No, it's much closer to Glue Laminated Timber whereas plywood tends to be made of wide sheets of thin timber of varying quality (depending on the quality of the wood and number of sheets glued together). CLT and GLT/glulam aren't made in sheets like plywood, they're usually constructed for a specific purpose (beams, etc.)

- https://vicash.com.au/cross-laminated-timber-vs-glue-laminat...


CLT is literally plywood with thicker lamellae.

I use this stuff when I design and build LEED-Gold certified hydroponic food production buildings. CLT is made out to panels and then cut to customer specifications. It has the same construction (including 90-degree off-orientation of each layer) and pretty much the exact same manufacturing process.

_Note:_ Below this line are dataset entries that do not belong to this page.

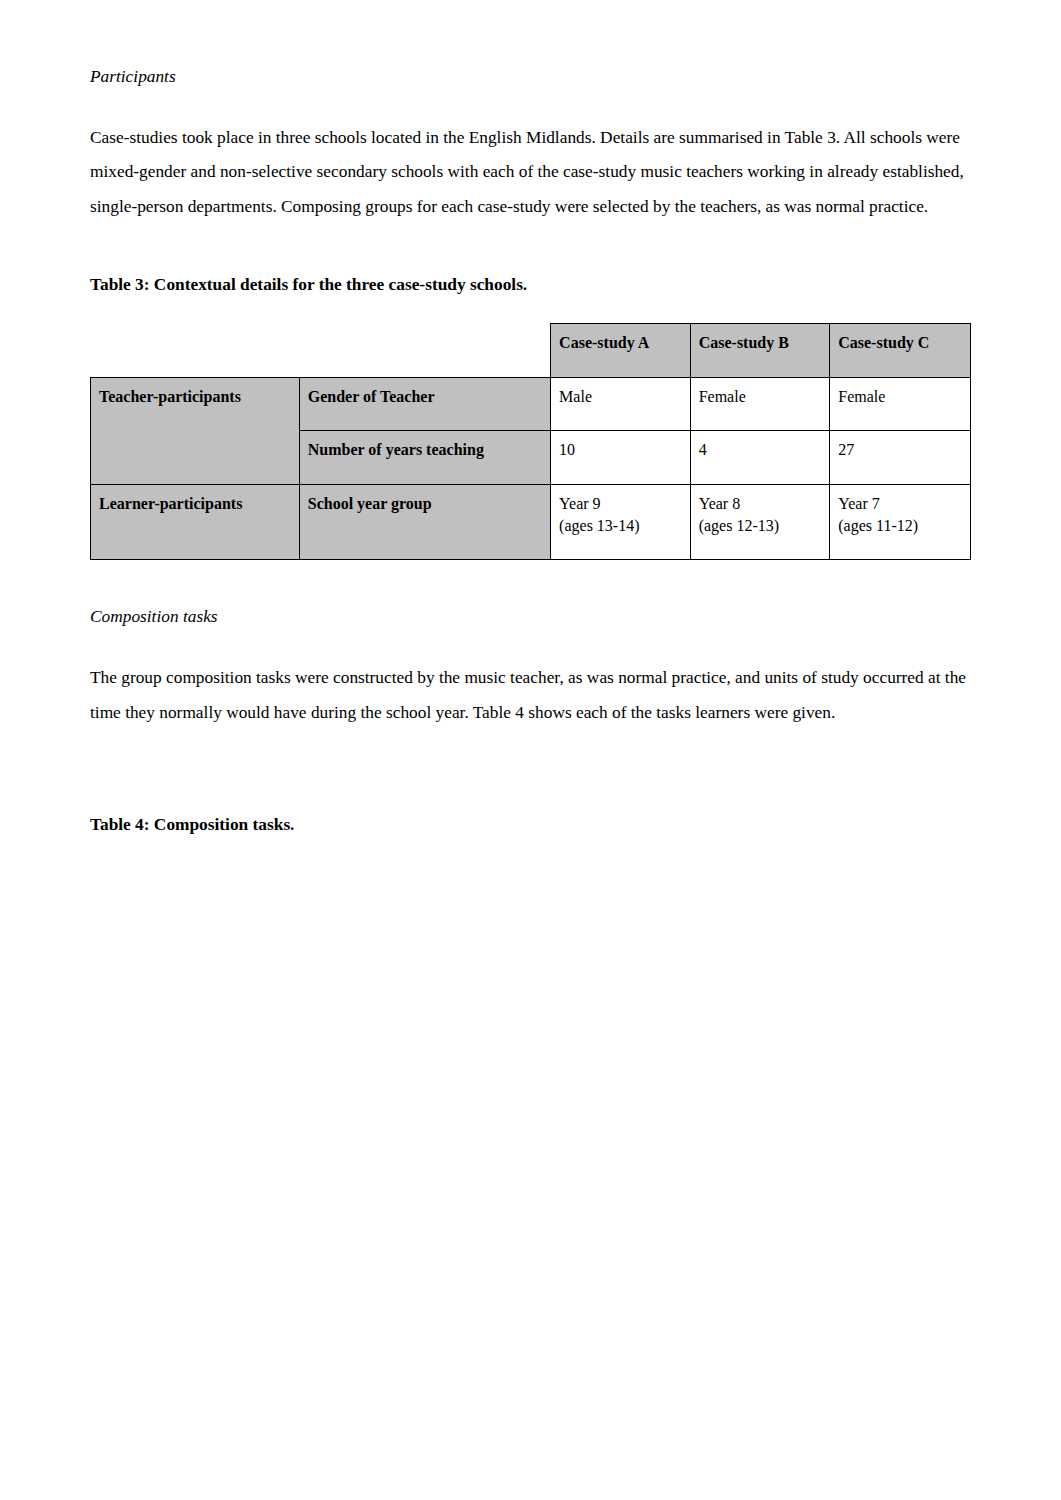Participants
Case-studies took place in three schools located in the English Midlands. Details are summarised in Table 3. All schools were mixed-gender and non-selective secondary schools with each of the case-study music teachers working in already established, single-person departments. Composing groups for each case-study were selected by the teachers, as was normal practice.
Table 3: Contextual details for the three case-study schools.
| | | Case-study A | Case-study B | Case-study C |
| Teacher-participants | Gender of Teacher | Male | Female | Female |
| Number of years teaching | 10 | 4 | 27 |
| Learner-participants | School year group | Year 9 (ages 13-14) | Year 8 (ages 12-13) | Year 7 (ages 11-12) |
Composition tasks
The group composition tasks were constructed by the music teacher, as was normal practice, and units of study occurred at the time they normally would have during the school year. Table 4 shows each of the tasks learners were given.
Table 4: Composition tasks.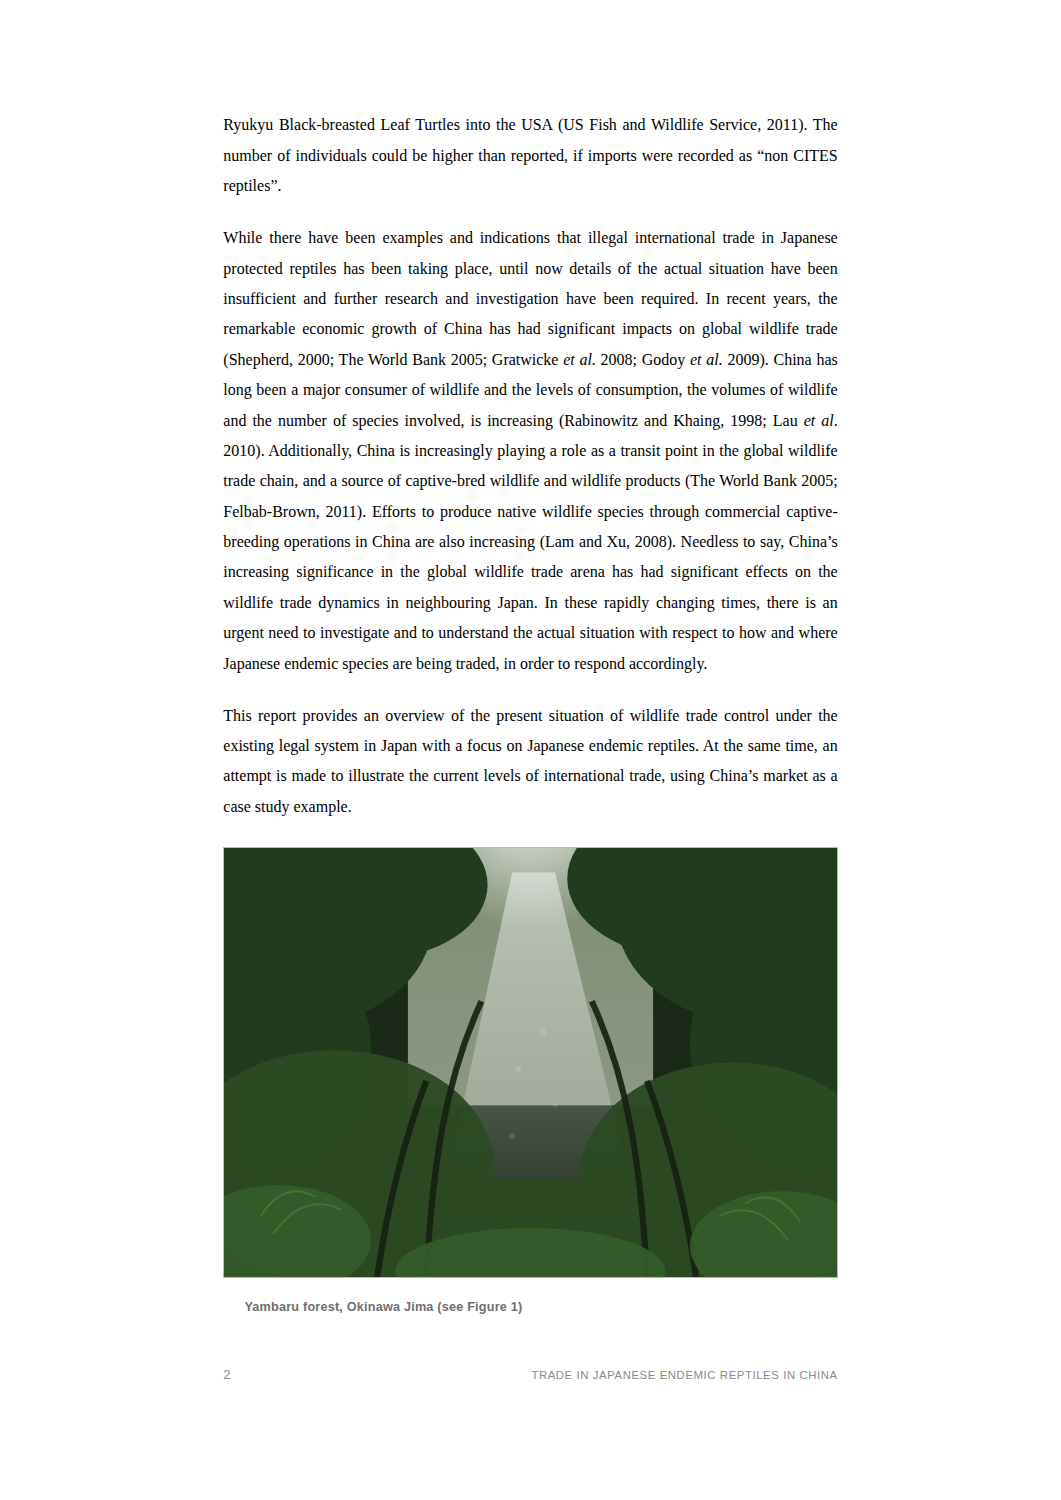Ryukyu Black-breasted Leaf Turtles into the USA (US Fish and Wildlife Service, 2011). The number of individuals could be higher than reported, if imports were recorded as “non CITES reptiles”.
While there have been examples and indications that illegal international trade in Japanese protected reptiles has been taking place, until now details of the actual situation have been insufficient and further research and investigation have been required. In recent years, the remarkable economic growth of China has had significant impacts on global wildlife trade (Shepherd, 2000; The World Bank 2005; Gratwicke et al. 2008; Godoy et al. 2009). China has long been a major consumer of wildlife and the levels of consumption, the volumes of wildlife and the number of species involved, is increasing (Rabinowitz and Khaing, 1998; Lau et al. 2010). Additionally, China is increasingly playing a role as a transit point in the global wildlife trade chain, and a source of captive-bred wildlife and wildlife products (The World Bank 2005; Felbab-Brown, 2011). Efforts to produce native wildlife species through commercial captive-breeding operations in China are also increasing (Lam and Xu, 2008). Needless to say, China’s increasing significance in the global wildlife trade arena has had significant effects on the wildlife trade dynamics in neighbouring Japan. In these rapidly changing times, there is an urgent need to investigate and to understand the actual situation with respect to how and where Japanese endemic species are being traded, in order to respond accordingly.
This report provides an overview of the present situation of wildlife trade control under the existing legal system in Japan with a focus on Japanese endemic reptiles. At the same time, an attempt is made to illustrate the current levels of international trade, using China’s market as a case study example.
Credit: Taku Sakoda
Yambaru forest, Okinawa Jima (see Figure 1)
2
TRADE IN JAPANESE ENDEMIC REPTILES IN CHINA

Glue Laminated Timber has the same orientation all the way through. It is meant specifically for one-direction loading (primarily structural support beam but can be done for joisting as well) whereas plywood and MDF and CLT will handle multi-directional loads (and is why it gets used for the outside skin of buildings framed with wood.)


But plywood is made out of veneer sheets that have been turned on a giant lathe. There is only a very thin layer of fibers running one way, you can't really see growth rings in a layer of ply. CLT layers can be at 2" thick or more, with a very definite grain structure and growth rings.

Which makes me wonder how CLT is supposed to behave with wood movement when atmospheric moisture changes. Is it made from a species of softwood with very little movement? Or is the adhesive supposed to be strong enough to withstand the stress under movement? Or has the wood been treated with some industrial process to reduce the movement? All of the above?

Cross laminated timber goes against everything I know about wood movement as a woodworker. But the only exposure I've had to this stuff was beating 6 inch thick (3 layers) CLT pieces with an axe for firewood. I'm really curious how this stuff can work.


"But plywood is made out of veneer sheets that have been turned on a giant lathe."

Ditto CLT. My class was making this almost 25 years ago back in high school wood shop, we just called it "Thick ply" and we primarily used it back then for constructing ultra-solid subwoofer boxes for vehicles. The lamellae were cut to 1/4" thick sheets on a lathe (they do make saw-based lathes, we had two in wood shop, one industrial one, one made out of a table saw with jigs for making dowels and such) planed, cut, oriented/glued/layered, veneer layer applied, sanded, then a final heat treating process, and done.


Your post shouldn't have been killed. Your comment is the same as the last sentence in the summary on wikipedia: "It is similar to plywood but with distinctively thicker laminations (or lamellae)."


Welcome to HN, China of the internet. You get disappeared and only allowed to speak when the people in power say you can.


Yes. Tricky thing is plywood uses veneers (very thin pieces) because wood expands at about a 10x different rate in width versus length, so cross-laminated joints can be subject to an incredible amount of stress. The thin veneers cannot develop enough stress to break the glue joint.


> so cross-laminated joints can be subject to an incredible amount of stress

OK, plywood overcomes the stress by having very thin laminates. So how does CLT overcome the stress due to different width vs length expansion rates? Shouldn't the problem be much worse with thick laminates?


So, in a sense, it is a form of carbon fibre.